The last words I hear him utter before I tear into his flesh are, “Tell Cameron I love him, and I’m sorry, I’m so sorry…”
***
I wake up in a pool of my own sweat. I want to scream, punch a hole in a wall, and cry all at the same time. I remember. I did it. I remember everything. Every detail floods back; even the taste lingers in my mouth. What is worse is I can remember how much I enjoyed it, how good it felt to rip him to shreds. I was fast, strong, and vicious. Whatever part of me is still human feels terrible after hearing Henry’s last words.

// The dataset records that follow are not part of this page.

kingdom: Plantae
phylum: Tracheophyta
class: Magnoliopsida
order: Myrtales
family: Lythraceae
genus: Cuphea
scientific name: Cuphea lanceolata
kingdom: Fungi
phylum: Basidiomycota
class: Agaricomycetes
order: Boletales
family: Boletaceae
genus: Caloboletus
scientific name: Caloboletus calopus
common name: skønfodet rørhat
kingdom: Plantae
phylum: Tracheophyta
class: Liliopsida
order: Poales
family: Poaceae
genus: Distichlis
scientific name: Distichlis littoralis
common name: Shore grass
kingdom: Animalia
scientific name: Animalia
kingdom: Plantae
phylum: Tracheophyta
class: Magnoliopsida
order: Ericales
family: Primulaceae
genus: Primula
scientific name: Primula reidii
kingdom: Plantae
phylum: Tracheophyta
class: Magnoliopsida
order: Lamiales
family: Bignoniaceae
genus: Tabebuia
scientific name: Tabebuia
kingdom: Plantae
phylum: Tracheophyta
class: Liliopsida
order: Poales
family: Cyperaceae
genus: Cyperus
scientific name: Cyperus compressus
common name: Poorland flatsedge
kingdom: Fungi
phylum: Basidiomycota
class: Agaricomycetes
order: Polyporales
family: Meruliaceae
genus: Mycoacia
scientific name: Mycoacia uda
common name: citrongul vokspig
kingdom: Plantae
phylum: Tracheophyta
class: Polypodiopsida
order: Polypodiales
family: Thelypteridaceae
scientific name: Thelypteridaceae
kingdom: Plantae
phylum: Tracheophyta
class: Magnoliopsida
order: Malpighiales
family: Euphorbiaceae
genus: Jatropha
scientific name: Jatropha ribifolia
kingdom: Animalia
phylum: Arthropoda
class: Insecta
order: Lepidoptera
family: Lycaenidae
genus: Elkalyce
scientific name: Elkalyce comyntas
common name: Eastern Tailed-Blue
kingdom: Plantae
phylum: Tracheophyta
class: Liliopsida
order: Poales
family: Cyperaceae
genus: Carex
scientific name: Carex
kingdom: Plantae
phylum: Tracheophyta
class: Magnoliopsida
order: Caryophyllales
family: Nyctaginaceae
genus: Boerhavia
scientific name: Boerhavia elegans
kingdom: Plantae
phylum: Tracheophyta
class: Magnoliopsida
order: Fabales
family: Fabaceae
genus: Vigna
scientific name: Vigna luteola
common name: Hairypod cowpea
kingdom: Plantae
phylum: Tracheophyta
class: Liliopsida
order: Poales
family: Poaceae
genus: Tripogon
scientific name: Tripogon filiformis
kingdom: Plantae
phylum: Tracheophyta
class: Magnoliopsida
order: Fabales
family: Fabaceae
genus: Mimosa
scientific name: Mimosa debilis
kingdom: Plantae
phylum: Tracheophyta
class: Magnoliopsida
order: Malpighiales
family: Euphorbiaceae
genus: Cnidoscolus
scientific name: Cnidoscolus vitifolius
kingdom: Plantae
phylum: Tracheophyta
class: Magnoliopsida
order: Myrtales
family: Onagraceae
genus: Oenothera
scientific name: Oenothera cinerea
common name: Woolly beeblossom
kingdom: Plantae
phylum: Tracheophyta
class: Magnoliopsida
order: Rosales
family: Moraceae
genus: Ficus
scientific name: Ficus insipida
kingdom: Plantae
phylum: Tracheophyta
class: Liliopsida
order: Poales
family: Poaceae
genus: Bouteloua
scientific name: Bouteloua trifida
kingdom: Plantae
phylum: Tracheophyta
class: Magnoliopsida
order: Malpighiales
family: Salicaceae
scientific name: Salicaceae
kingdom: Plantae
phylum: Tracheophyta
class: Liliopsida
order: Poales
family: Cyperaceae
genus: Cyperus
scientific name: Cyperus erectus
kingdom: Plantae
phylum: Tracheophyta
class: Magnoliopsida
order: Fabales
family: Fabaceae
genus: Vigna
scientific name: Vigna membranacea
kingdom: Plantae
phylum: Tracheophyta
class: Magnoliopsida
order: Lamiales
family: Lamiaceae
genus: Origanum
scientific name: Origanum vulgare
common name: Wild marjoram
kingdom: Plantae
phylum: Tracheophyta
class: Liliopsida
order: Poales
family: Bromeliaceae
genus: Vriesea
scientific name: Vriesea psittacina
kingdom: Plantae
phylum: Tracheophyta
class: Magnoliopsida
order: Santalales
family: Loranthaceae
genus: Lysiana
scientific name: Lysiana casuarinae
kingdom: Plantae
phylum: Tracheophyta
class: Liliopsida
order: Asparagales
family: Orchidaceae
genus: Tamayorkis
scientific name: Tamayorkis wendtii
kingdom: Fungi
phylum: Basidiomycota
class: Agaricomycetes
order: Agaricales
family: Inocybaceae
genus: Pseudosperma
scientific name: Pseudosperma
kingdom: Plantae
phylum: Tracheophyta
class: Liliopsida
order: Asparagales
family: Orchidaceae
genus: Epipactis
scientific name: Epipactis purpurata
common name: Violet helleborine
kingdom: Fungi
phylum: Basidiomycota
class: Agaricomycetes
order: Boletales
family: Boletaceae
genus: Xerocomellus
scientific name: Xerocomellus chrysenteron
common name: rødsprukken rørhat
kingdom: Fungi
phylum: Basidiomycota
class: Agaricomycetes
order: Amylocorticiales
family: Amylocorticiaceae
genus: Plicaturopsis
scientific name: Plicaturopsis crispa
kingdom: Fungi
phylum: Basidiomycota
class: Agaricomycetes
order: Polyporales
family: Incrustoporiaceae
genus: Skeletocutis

I have to tell Cam the truth. He needs to hear that his father loved him, even if it is too little too late. Cam deserves that much and I deserve to lose him. I will never let Cam forgive me. I will never forgive myself.
I cry into my pillow as Henry’s words play over and over again in my mind.
“Tell Cameron I love him, and I’m sorry. I’m so sorry…”
CHAPTER TWENTY-EIGHT
CAM
I feel like I haven’t slept in months. I would say I feel like a zombie, but the word leaves a foul taste in my mouth, and I decide to banish it from my vocabulary.
I sit in Alex’s guest room staring out the window. I didn’t leave this chair last night. I may have dozed off in it a few times, but there was definitely no solid sleep. My body throbs with exhaustion, but I don’t care about the ache. I feel little numb inside; something in me has changed.
I long to be the old Cameron again, to be happy. I want to forgive Eve and just move forward already. I guess I’m just not ready yet. I have to respect the time it might take me to mourn this loss. My mother is long dead, and I never fully got over that. My father is dead; he was an abuser and an alcoholic, and I should hate him, but I don’t. I am just sad that I am alone. The last of my family. How has this whole family gone to shit?